Each line of the data that includes "shoulder" must be copied.

Excerpted data =>

--

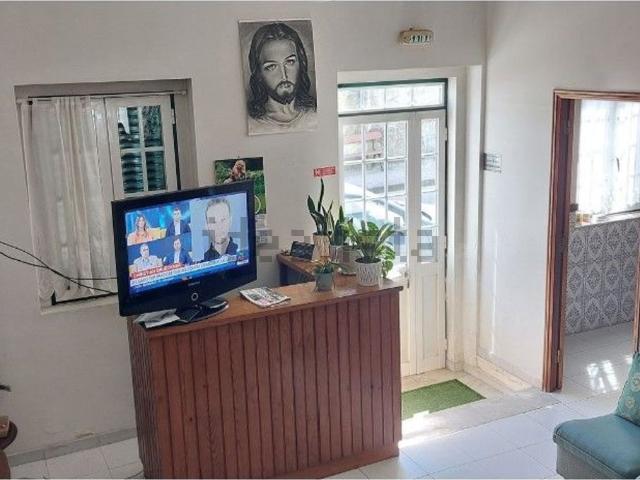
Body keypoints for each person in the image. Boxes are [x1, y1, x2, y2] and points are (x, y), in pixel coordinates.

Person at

--

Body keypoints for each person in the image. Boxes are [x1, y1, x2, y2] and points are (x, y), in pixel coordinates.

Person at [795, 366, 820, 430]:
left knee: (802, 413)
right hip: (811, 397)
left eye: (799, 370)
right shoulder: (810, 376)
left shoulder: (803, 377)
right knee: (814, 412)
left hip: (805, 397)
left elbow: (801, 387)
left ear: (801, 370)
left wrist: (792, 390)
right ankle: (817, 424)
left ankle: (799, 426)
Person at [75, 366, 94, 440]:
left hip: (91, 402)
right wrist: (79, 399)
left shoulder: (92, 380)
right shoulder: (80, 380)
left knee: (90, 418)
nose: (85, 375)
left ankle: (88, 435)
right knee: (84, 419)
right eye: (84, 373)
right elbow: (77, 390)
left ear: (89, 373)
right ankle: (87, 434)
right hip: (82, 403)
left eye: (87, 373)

--

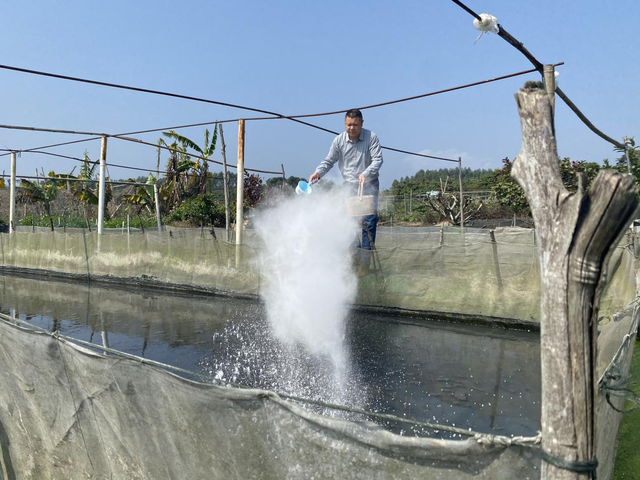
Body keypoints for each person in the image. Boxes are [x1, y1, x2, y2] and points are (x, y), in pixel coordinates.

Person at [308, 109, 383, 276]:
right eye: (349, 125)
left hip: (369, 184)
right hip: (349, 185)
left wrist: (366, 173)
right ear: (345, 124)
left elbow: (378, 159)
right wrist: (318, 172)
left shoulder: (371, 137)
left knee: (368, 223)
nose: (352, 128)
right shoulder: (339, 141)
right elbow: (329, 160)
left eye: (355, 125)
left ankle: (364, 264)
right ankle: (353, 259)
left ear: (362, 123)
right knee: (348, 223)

--

Exercise result =>
right shoulder: (810, 376)
left shoulder: (803, 377)
left shoulder: (92, 380)
right shoulder: (80, 380)
left shoulder: (371, 137)
right shoulder: (339, 141)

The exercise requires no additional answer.